(Beginning of Listed entries)

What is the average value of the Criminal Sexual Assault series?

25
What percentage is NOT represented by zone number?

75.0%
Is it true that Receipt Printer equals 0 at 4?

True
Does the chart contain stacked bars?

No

(End of Listed entries)
(Beginning of Listed entries)

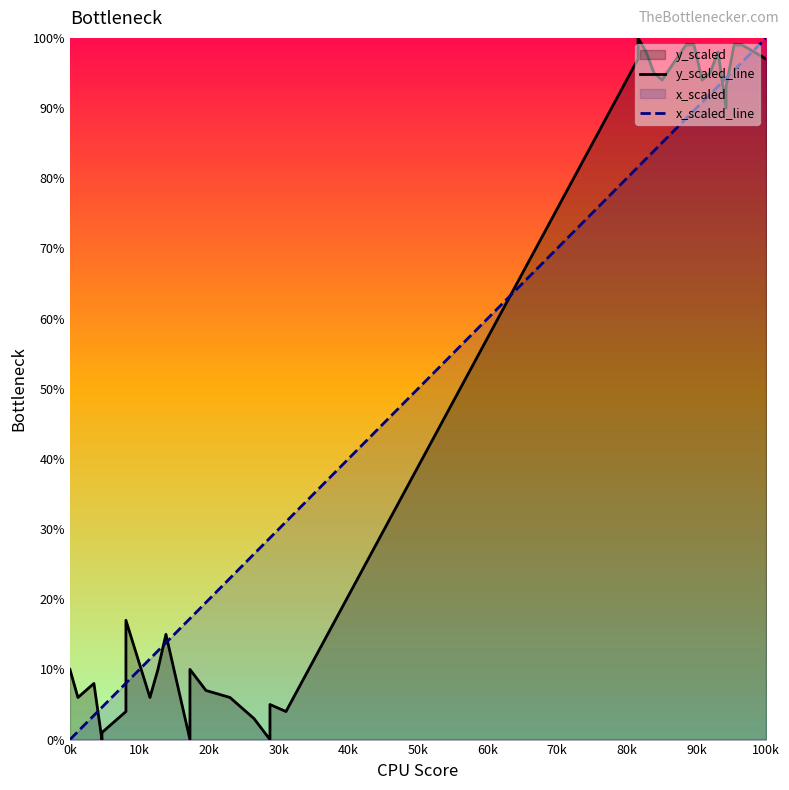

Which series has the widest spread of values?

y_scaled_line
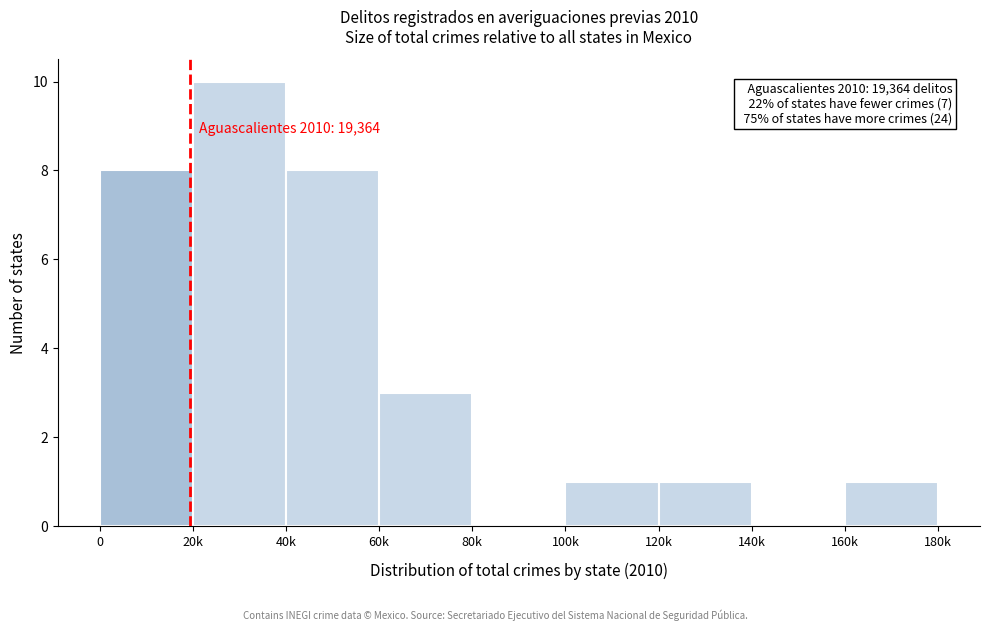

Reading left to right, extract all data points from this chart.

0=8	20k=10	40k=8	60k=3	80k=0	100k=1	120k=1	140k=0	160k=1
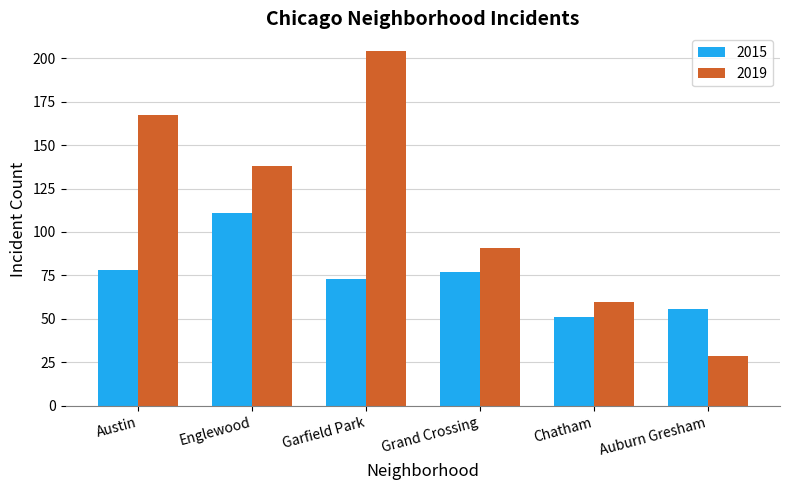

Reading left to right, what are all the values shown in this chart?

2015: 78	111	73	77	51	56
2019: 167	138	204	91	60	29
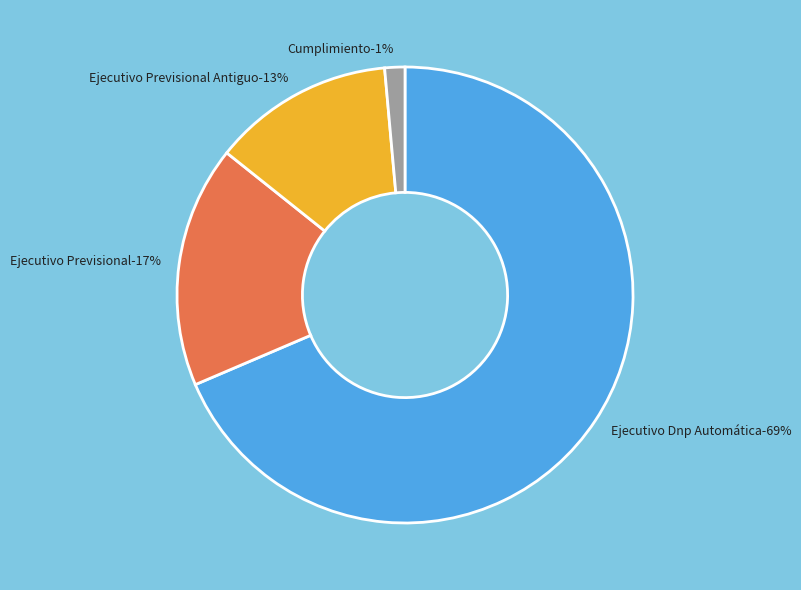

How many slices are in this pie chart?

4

(End of Listed entries)

## What to work on
Return the data above word for word, from the line containing "What is the" through the line containing "Does the chart contain stacked bars?", with both of those lines included.

## Exercise result
What is the average value of the Criminal Sexual Assault series?

25
What percentage is NOT represented by zone number?

75.0%
Is it true that Receipt Printer equals 0 at 4?

True
Does the chart contain stacked bars?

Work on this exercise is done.